Workflow Demonstration

The parts were improved from 2018 iGEM system ETHERNO, with an addition of interchangeable aptamer system. The parts can provide E. Coli or other prokaryotes with:

1. The ability to synthesise ssDNA in vivo.
2. The opportunity of synthesising DNA nanostructure at tumour site, providing more utility and flexibility to bacterial cancer therapeutics.
3. Higher safety for chemotherapy, as DNA intercalates on the nanostructure carrier, decreasing unspecific spreading to non-cancer body tissue.
4. Specific delivery via aptamers to cancer cells/cancer stem cells. Interchangeable aptamer system also increases the flexibility of system for other diseases.
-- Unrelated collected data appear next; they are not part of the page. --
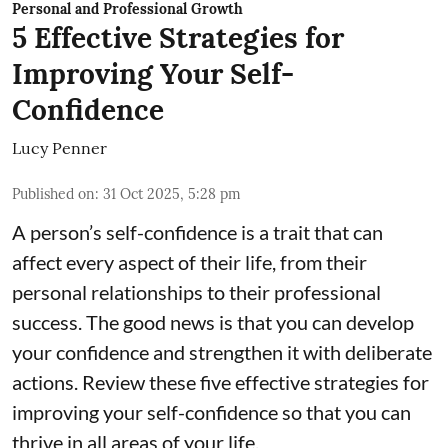
Personal and Professional Growth
5 Effective Strategies for
Improving Your Self-
Confidence
Lucy Penner
Published on
:
31 Oct 2025, 5:28 pm
A person’s self-confidence is a trait that can
affect every aspect of their life, from their
personal relationships to their professional
success. The good news is that you can develop
your confidence and strengthen it with deliberate
actions. Review these five effective strategies for
improving your self-confidence so that you can
thrive in all areas of your life.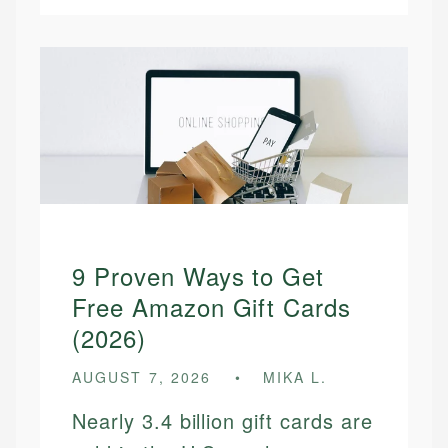
9 Proven Ways to Get
Free Amazon Gift Cards
(2026)
AUGUST 7, 2026
MIKA L.
Nearly 3.4 billion gift cards are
The parts can contribute to Salmonella therapeutic with:

1. Increasing safety of clinical application, and specificity of bacteria to tumour site, avoiding spread of bacteria to other body tissue.
2. 10-fold higher colonisation of spheroids, allowing the development of better co-culture model.
3. Increasing gene delivery rate and frequency via higher colonisation.

The parts can function in mammalian cells (when delivered with a vector, bacterial or liposomal or other methods) by:

1. Knock down any desired mRNA via customised insertion into the empty eSIBR cassette biobrick.
2. Multiple mRNA knockdown via a single plasmid construct.
3. Stem-cell targeting via knock down of STAT3, SOX4, SOX9. Decreasing drug resistance and stemness, for the use in combination for efficient chemotherapy.
4. Safe method, for not involving any sort of toxin mediated therapy. Eliminating side effects.

The combination of all the parts could:

1. Provide a safe and efficient clinical method for cancer treatment.
2. Eliminate the use of mouse model for ethical purposes.
3. Dual approach via chemotherapy and gene therapy (mRNA knockdown).
4. Dual specificity via aptamer conjugation and bacterial tumour residing property.
5. Cheap andefficient method, since liposomal gene delivery is expensive, and virus based delivery is unstable in tumour microenvironment. Bacterial could inhabit in tumour environment bringing consistent effect.